*Текстовый блок*.
Здесь не было и не могло быть жанровой унификации, постоянства, равномерности. И в творчестве многих авторов, и в литературе отдельных периодов (в частности, в период гражданской войны) лирика продолжала господствовать. Но если рассматривать эти процессы в более широком масштабе (учитывая то, что было раньше и что появилось в дальнейшем), – нетрудно обнаружить 6 поэзии советской эпохи определенный крен в сторону эпоса, наметившийся в самом начале, еще в годы революции. Эпос, действительно, был «внушен временем», связан с освоением новых тем, нового материала истории. Пафос общественных преобразований, классовых битв направлял поэтов к тому, чтобы запечатлеть время не только «через себя», лирически, но и в образах объективированных, эпически протяженных, воссоздающих большие события современной действительности, ее движущуюся панораму, разнохарактерных героев, жизненную обстановку и т. д.

*Предоставленные записи*.

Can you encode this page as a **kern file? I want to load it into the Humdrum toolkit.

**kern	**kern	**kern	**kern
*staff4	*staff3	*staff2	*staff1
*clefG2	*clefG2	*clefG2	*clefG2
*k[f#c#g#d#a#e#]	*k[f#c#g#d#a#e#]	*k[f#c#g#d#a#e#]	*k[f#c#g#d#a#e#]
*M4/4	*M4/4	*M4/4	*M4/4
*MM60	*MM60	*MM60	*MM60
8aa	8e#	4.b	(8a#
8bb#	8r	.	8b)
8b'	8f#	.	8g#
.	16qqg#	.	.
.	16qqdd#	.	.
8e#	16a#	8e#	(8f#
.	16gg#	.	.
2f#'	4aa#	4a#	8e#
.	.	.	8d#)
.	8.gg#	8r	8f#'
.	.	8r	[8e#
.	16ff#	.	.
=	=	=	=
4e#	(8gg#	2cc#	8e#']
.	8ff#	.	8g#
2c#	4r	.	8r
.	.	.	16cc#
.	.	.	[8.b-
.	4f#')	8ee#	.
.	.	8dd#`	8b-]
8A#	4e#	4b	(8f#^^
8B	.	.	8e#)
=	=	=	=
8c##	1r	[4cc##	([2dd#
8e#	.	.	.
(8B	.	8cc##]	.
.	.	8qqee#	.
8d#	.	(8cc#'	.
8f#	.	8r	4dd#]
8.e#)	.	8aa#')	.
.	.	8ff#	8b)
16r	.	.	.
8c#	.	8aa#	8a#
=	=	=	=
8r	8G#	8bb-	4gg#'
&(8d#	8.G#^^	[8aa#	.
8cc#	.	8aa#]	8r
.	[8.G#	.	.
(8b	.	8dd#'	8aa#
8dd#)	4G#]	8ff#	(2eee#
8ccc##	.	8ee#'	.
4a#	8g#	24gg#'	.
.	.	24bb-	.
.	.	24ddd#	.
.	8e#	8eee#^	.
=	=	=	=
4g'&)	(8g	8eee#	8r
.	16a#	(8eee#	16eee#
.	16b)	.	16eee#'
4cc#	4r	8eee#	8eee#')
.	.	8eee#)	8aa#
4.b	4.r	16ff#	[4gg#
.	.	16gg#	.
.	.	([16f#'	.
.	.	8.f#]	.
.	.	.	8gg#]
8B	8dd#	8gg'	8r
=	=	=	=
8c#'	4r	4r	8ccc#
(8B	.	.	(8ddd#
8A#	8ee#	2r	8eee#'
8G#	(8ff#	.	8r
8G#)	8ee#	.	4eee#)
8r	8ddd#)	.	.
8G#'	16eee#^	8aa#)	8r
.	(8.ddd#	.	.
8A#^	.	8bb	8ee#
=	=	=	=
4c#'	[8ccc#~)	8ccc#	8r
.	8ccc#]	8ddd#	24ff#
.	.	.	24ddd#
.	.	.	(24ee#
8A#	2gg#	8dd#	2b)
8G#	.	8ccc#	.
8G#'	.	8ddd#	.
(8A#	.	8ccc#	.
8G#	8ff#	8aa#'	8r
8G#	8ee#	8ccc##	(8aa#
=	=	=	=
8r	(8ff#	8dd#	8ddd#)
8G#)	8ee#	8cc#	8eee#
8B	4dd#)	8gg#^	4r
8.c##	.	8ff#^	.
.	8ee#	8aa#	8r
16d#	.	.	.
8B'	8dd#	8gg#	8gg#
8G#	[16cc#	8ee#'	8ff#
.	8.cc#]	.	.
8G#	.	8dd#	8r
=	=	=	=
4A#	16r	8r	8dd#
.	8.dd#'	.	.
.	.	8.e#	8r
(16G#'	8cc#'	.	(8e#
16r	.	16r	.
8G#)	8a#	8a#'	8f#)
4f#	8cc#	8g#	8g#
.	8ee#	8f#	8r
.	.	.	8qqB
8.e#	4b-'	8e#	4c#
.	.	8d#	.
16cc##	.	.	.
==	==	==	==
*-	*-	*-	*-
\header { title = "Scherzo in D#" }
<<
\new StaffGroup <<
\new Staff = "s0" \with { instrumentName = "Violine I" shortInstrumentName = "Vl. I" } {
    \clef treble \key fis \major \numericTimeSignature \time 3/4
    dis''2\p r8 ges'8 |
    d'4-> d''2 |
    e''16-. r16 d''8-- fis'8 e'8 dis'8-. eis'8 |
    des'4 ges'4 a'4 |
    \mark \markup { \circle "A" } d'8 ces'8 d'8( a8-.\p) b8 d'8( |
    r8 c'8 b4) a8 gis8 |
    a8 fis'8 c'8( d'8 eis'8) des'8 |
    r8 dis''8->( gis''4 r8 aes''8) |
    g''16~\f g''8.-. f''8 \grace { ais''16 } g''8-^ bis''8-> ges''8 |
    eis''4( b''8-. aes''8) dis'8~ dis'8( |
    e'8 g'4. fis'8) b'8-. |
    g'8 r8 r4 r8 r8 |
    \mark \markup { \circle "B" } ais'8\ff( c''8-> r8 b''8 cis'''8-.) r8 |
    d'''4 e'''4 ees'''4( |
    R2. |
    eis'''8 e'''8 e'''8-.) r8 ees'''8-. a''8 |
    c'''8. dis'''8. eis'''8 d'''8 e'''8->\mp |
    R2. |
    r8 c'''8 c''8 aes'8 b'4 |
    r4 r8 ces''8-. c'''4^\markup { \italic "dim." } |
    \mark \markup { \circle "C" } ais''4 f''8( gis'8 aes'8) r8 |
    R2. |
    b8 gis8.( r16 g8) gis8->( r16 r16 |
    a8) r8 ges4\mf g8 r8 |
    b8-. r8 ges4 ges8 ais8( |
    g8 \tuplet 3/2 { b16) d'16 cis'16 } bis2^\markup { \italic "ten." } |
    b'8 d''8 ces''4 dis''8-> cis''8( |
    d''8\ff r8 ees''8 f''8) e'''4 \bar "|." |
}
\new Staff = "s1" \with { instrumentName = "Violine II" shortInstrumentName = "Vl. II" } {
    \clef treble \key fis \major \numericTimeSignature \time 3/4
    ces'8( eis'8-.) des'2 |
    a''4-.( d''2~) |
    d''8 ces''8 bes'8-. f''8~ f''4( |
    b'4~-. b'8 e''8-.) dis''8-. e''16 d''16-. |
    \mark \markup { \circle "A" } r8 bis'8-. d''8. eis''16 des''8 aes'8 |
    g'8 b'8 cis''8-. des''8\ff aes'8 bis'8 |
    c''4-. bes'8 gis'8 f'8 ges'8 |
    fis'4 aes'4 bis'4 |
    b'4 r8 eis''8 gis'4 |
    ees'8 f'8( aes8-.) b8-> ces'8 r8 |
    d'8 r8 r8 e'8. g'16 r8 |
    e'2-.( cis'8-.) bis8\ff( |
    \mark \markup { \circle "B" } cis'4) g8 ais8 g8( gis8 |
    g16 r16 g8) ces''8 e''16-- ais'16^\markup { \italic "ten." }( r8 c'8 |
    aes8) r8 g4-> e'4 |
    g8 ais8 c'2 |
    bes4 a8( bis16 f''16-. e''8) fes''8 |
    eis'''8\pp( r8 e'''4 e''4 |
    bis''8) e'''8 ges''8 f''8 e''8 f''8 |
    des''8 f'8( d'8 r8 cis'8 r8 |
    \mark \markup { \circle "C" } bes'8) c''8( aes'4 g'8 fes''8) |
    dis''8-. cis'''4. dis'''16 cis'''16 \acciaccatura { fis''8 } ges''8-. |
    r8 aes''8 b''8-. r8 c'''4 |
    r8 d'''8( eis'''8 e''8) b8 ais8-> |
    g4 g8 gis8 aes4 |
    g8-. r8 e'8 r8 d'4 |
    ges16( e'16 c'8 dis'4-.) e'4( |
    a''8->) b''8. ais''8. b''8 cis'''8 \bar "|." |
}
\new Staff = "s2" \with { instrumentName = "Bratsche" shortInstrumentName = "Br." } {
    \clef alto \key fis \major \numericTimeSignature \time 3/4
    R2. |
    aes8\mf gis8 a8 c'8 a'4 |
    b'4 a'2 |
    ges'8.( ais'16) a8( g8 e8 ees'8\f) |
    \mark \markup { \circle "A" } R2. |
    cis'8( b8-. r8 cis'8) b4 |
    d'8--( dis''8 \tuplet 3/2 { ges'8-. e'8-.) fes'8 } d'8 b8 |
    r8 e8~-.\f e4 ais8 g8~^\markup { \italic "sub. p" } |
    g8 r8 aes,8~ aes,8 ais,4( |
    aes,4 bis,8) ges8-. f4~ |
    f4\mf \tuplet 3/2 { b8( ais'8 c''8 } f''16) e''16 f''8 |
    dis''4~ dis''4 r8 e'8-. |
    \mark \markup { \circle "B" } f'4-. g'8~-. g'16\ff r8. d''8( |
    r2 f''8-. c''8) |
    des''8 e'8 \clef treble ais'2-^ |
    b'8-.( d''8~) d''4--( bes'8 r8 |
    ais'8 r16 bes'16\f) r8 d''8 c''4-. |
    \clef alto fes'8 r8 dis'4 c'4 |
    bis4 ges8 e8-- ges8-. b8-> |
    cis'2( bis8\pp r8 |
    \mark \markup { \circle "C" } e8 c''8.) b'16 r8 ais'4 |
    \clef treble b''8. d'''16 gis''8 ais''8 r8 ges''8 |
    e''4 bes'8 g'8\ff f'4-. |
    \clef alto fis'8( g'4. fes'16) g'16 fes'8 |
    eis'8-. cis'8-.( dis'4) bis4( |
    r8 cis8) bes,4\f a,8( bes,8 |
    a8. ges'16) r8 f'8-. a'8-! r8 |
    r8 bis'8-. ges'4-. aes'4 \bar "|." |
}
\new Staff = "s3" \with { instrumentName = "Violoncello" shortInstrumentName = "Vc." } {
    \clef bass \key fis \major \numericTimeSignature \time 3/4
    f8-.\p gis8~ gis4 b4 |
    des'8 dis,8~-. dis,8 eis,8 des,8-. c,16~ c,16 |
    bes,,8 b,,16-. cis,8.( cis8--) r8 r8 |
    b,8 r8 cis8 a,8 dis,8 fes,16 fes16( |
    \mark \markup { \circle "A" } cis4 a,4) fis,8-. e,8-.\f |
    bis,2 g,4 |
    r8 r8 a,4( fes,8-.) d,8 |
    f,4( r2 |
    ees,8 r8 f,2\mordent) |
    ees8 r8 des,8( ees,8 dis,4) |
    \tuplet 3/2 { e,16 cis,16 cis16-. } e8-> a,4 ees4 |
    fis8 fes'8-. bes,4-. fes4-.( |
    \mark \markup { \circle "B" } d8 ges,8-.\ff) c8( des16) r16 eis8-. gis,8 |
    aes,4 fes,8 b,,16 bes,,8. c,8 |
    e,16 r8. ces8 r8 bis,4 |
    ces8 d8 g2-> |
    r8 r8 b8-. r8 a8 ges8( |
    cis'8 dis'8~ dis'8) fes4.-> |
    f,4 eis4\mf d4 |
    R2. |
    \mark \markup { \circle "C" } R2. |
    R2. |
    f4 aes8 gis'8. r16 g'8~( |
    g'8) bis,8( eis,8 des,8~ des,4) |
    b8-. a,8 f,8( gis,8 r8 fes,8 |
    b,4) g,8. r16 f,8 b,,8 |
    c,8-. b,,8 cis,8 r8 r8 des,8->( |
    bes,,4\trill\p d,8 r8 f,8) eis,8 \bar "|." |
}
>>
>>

*Короткое задание*. Перепишите фрагмент текстового блока о жанрах в советской поэзии от слов «Здесь не было» до слов «обстановку и т. д.», заменив «господствовать» на «преобладать».

*Результат*.
Здесь не было и не могло быть жанровой унификации, постоянства, равномерности. И в творчестве многих авторов, и в литературе отдельных периодов (в частности, в период гражданской войны) лирика продолжала преобладать. Но если рассматривать эти процессы в более широком масштабе (учитывая то, что было раньше и что появилось в дальнейшем), – нетрудно обнаружить 6 поэзии советской эпохи определенный крен в сторону эпоса, наметившийся в самом начале, еще в годы революции. Эпос, действительно, был «внушен временем», связан с освоением новых тем, нового материала истории. Пафос общественных преобразований, классовых битв направлял поэтов к тому, чтобы запечатлеть время не только «через себя», лирически, но и в образах объективированных, эпически протяженных, воссоздающих большие события современной действительности, ее движущуюся панораму, разнохарактерных героев, жизненную обстановку и т. д.